# 9. Rhöner MTB-Team-Biathlon in Gersfeld / Sparbrod



## Stalko (14. September 2008)

Am kommenden Samstag, den 20.09. findet in Sparbrod bei Gersfeld in der Rhön der 9. MTB-Team-Biathlon statt.

Infos und Anmeldung unter:
www.schuetzengilde-rodenbach.de/termine

Wir freuen uns auf euer Kommen.

Gruß
Steffen


----------



## Glocke (19. September 2008)

ist nicht wirklich viel Aktion hier. ;-( zwei Kumpels von mir sind am Start, und ich werde wieder dabei sein und bisschen fotografieren. ;-)


----------



## MTB-News.de




----------



## flocu (19. September 2008)

Am So ist leider scho Hochschulmeisterschaft.
Hoffentlich kommt nächstes Jahr nix dazwischen, Sparbrod ist ein super Event.


----------



## lahnbiker (19. September 2008)

Hi Steffen,

schade, das wird auch dieses Jahr nix mit mir.
Bin am Sonntag auch beim Odenwald-Bike-Marathon.

Gruß mykel


----------



## pitcane (22. September 2008)

War wieder ein tolles Spektakel.
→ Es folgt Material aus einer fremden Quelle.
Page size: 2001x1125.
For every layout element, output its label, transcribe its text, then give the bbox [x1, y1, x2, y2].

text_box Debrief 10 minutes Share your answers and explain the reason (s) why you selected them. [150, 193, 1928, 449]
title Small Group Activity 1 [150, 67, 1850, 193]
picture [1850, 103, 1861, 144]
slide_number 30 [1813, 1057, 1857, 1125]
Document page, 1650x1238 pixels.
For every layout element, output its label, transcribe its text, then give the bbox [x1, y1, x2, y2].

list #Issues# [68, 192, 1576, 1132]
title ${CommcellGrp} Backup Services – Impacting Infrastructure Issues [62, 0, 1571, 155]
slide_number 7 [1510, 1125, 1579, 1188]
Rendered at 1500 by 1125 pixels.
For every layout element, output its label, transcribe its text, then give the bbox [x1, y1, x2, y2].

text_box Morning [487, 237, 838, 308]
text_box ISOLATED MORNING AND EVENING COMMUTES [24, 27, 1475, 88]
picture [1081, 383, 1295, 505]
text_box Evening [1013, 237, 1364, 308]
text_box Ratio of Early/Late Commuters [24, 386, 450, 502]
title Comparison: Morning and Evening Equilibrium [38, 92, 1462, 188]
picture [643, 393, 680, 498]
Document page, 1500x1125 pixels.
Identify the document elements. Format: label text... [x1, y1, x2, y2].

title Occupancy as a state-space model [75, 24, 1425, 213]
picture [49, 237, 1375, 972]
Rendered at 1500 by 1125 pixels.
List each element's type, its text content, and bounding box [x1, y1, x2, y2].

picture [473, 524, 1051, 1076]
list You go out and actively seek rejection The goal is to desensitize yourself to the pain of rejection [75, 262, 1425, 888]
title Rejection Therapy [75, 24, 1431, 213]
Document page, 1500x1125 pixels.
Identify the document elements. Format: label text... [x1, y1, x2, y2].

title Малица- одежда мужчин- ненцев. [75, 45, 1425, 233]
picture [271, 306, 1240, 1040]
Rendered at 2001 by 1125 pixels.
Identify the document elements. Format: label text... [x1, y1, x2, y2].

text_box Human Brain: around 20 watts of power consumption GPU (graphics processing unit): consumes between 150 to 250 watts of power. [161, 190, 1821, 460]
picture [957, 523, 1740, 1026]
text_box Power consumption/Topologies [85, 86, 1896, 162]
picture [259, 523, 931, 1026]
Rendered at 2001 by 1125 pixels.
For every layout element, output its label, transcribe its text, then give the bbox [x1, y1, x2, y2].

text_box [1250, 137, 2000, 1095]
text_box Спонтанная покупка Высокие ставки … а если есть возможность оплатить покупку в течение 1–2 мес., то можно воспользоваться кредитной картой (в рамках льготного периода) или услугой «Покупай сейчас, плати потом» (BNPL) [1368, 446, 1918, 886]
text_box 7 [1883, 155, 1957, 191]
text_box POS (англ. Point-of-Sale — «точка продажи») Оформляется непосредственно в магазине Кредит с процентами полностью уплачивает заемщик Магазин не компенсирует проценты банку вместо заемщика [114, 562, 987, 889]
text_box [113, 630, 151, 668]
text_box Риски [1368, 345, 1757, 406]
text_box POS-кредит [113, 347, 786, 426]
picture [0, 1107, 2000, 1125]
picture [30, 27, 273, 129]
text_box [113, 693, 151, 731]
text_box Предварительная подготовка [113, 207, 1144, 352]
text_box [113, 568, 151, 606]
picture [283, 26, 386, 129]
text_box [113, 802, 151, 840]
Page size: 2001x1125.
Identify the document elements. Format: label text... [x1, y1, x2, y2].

Es hätt allerdings etwas wärmer sein können. 

Wann gibts denn die Ergebnisse auf der Homepage?


----------



## [(chefkoch)] (24. September 2008)

pitcane schrieb:


> War wieder ein tolles Spektakel. Es hätt allerdings etwas wärmer sein können.
> 
> Wann gibts denn die Ergebnisse auf der Homepage?



http://www.hähnchen-paula.de/MTB2008.pdf


----------